From the PARIS 1929 Portfolio  

Paris: Librairie des Arts Decoratifs  

Willy Widman: Collotype Plate from  PARIS 1929 [A. Calavas, Editeur]: Paris: Librairie des Arts Decoratifs, 1929. First edition [Maquettes D' Affiches, de Willy Widman (Cours De Publicite de L'Academie Moderne), Plate no. 50]. The collotype is in very good condition with a mild age-toning to the plate edge.

Plate size is 8.81 x 11.44 [22.38 cm x 29.05 cm]  and blank on verso. Printed by Heliotype (collotype) at Librairie des Arts Decoratifs in Paris, France.

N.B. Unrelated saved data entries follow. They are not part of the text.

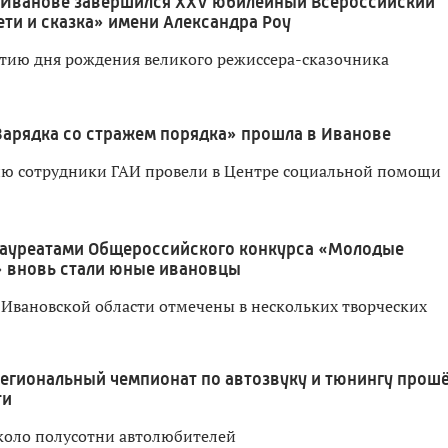
 Иванове завершился XXV юбилейный Всероссийский
ти и сказка» имени Александра Роу
тию дня рождения великого режиссера-сказочника
Зарядка со стражем порядка» прошла в Иванове
ю сотрудники ГАИ провели в Центре социальной помощи
ауреатами Общероссийского конкурса «Молодые
» вновь стали юные ивановцы
Ивановской области отмечены в нескольких творческих
егиональный чемпионат по автозвуку и тюнингу прошё
ти
около полусотни автолюбителей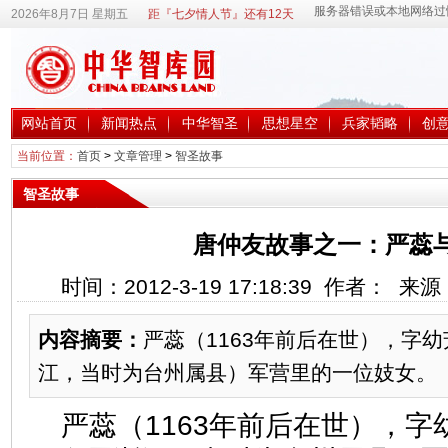
2026年8月7日 星期五
距『七夕情人节』还有12天
网站首页
新闻热点
中华智圣
思想星空
兵家韬略
创
当前位置：
首页
>
文章管理
>
智圣故事
智圣故事
唐仲友故事之一：严蕊
时间：2012-3-19 17:18:39 作者： 
内容摘要：
严蕊（1163年前后在世），字
江，当时为台州属县）军营里的一位妓女。
严蕊（1163年前后在世），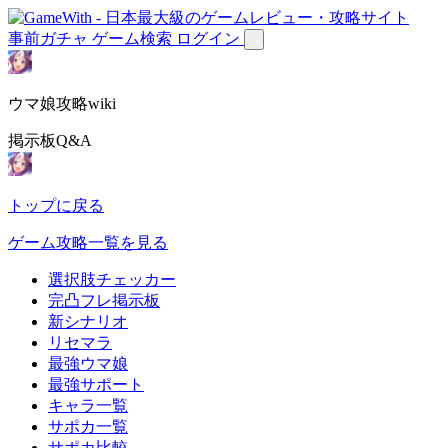
事前ガチャ
ゲーム検索
ログイン
ウマ娘攻略wiki
掲示板Q&A
トップに戻る
ゲーム攻略一覧を見る
選択肢チェッカー
完凸フレ掲示板
新シナリオ
リセマラ
最強ウマ娘
最強サポート
キャラ一覧
サポカ一覧
サポカ比較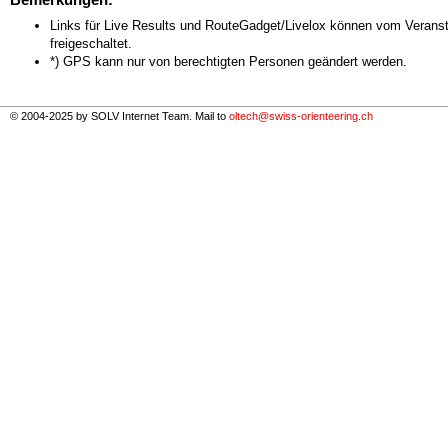
Links für Live Results und RouteGadget/Livelox können vom Veranst
freigeschaltet.
*) GPS kann nur von berechtigten Personen geändert werden.
© 2004-2025 by SOLV Internet Team. Mail to
oltech@swiss-orienteering.ch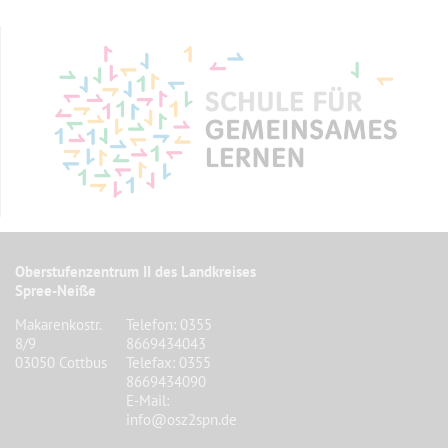
Oberstufenzentrum II des Landkreises
Spree-Neiße
Makarenkostr.
Telefon: 0355
8/9
8669434043
03050 Cottbus
Telefax: 0355
8669434090
E-Mail:
info@osz2spn.de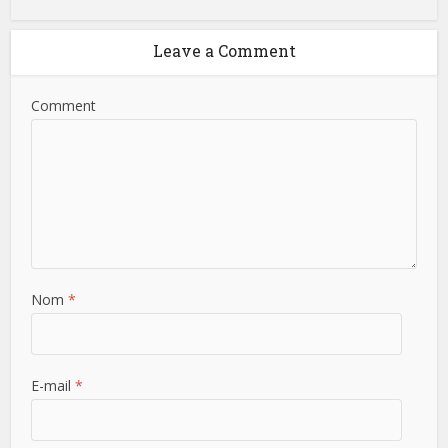
Leave a Comment
Comment
Nom
*
E-mail
*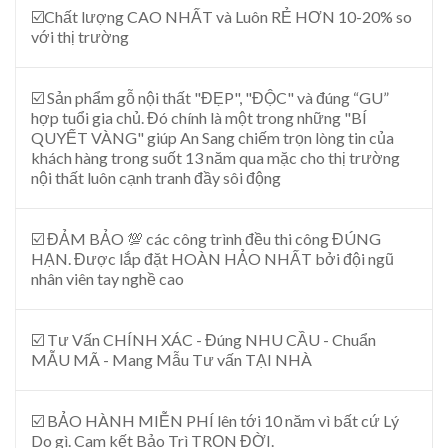
☑️Chất lượng CAO NHẤT và Luôn RẺ HƠN 10-20% so
với thị trường
☑️ Sản phẩm gỗ nội thất "ĐẸP", "ĐỘC" và đúng “GU”
hợp tuổi gia chủ. Đó chính là một trong những "BÍ
QUYẾT VÀNG" giúp An Sang chiếm trọn lòng tin của
khách hàng trong suốt 13 năm qua mặc cho thị trường
nội thất luôn cạnh tranh đầy sôi động
☑️ ĐẢM BẢO 💯 các công trình đều thi công ĐÚNG
HẠN. Được lắp đặt HOÀN HẢO NHẤT bởi đội ngũ
nhân viên tay nghề cao
☑️ Tư Vấn CHÍNH XÁC - Đúng NHU CẦU - Chuẩn
MẪU MÃ - Mang Mẫu Tư vấn TẠI NHÀ
☑️ BẢO HÀNH MIỄN PHÍ lên tới 10 năm vì bất cứ Lý
Do gì. Cam kết Bảo Trì TRỌN ĐỜI.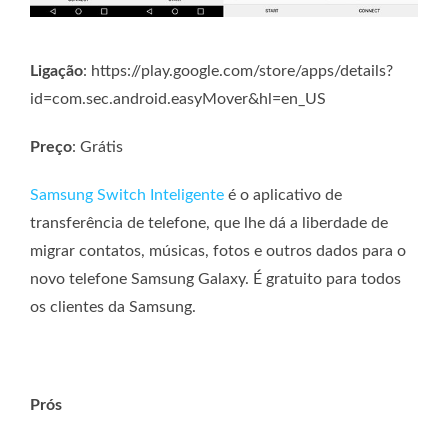
Ligação
: https://play.google.com/store/apps/details?
id=com.sec.android.easyMover&hl=en_US
Preço
: Grátis
Samsung Switch Inteligente
é o aplicativo de
transferência de telefone, que lhe dá a liberdade de
migrar contatos, músicas, fotos e outros dados para o
novo telefone Samsung Galaxy. É gratuito para todos
os clientes da Samsung.
Prós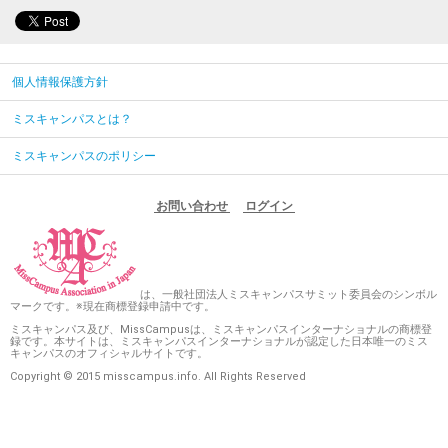
個人情報保護方針
ミスキャンパスとは？
ミスキャンパスのポリシー
お問い合わせ
ログイン
は、一般社団法人ミスキャンパスサミット委員会のシンボル
マークです。※現在商標登録申請中です。
ミスキャンパス及び、MissCampusは、ミスキャンパスインターナショナルの商標登
録です。本サイトは、ミスキャンパスインターナショナルが認定した日本唯一のミス
キャンパスのオフィシャルサイトです。
Copyright © 2015 misscampus.info. All Rights Reserved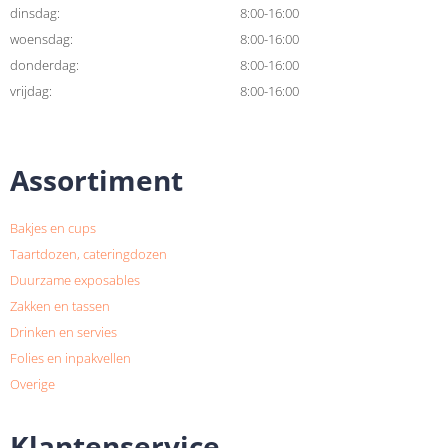
dinsdag:
8:00-16:00
woensdag:
8:00-16:00
donderdag:
8:00-16:00
vrijdag:
8:00-16:00
Assortiment
Bakjes en cups
Taartdozen, cateringdozen
Duurzame exposables
Zakken en tassen
Drinken en servies
Folies en inpakvellen
Overige
Klantenservice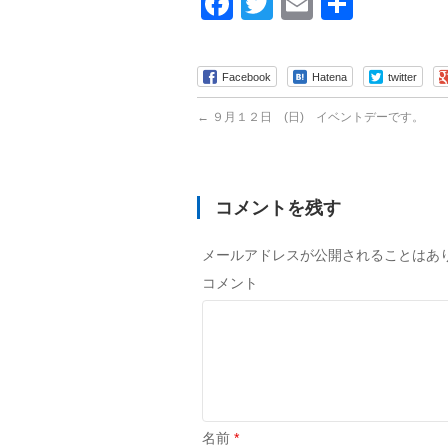
Facebook
Twitter
Email
共
有
Facebook
Hatena
twitter
←
９月１２日 (日) イベントデーです。
コメントを残す
メールアドレスが公開されることはあ
コメント
名前
*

  The PARIS 1929 portfolio consisted of 65 plates (including 13 coloured pochoirs) selected by A. Calavas to present an overview of current aesthetic sensibilities circa 1929. Sumpteous survey of graphic design, produced in 1929, in all its fields: posters, photography, tapestry designs, stage designs, wall paper, jewelry designs, etc.

  In addition to his roles of editor and publisher Calavas was also a talented photographer who collaborated with many of the French designers of the period. His first-hand knowledge of the key players is evident in the talent roster assembled in this portfolio:  Carlu, Cassandre, Gleizes, Krull, Lotar, Gray, Exter, Léger, etc. The portfolio is further enhanced by many examples of the hand-coloring Pochoir process.

From the frontis; "The spring-cleaning of 'Modernism' began with the refurbishment of decor and the purification of ornament. The new laws and laws which were to provide the foundation for the new sttyle appeared downright spartan. Rigorously defined surfaces and lines, clear-cut, distinctly arranged forms and a sharply altered range of colors, outwardly emphasized the claims for the 'new way of thinking and feeling.'"

  Collotype (a dichromate-based process, also called Albertype, Artotype, Autotype, bromoil, Dallastype, Heliotype, Levytype, Paynetype, phototype, photoglyphic) is the most accurate and beautiful method of photomechanical reproduction yet invented. Collotype can produce results difficult to distinguish from actual photographs -- many old postcards are collotypes.

Collotypes have the advantage that they can render continuous graduations of tone without screen intervention. Making and printing of collotype plates is skilled and expensive work and the sensitized gelation surface is too delicate to produce more than two thousand impressions. For these reasons, collotype has been used for luxury publications and, since World War II, has been largely abandoned for other commercial purposes.

As a testament to its quality, many prints with an impressively high image resolution still remain from the Collotype era (circa 1880 to 1970) in perfect archival condition.

Collotype  was consistently employed on a relatively small scale throughout most of the twentieth century as a specialist medium for the highest quality book illustrations and single-sheet fine art reproductions. Although its photographically accurate printing characteristics and exceptional colour qualities remain (even in the digital age) largely unparalleled, its economic viability was gradually eroded during the latter half of the twentieth century by faster and cheaper methods of print.

  The ability of collotype to print in continuous tone without the use of a halftone screen enabled full colour images to be printed with far more fidelity than any of the subsequent screened, CMYK printing processes which dominate the print world today. Because of this it was able to achieve a wider colour gamut than is currently possible through digital imaging. A further advantage also lay in collotypes’ reliance on highly pigmented inks. These were far purer than modern offset litho inks, containing none of the synthetic additives now used to maintain maximum efficiency for high-speed commercial production.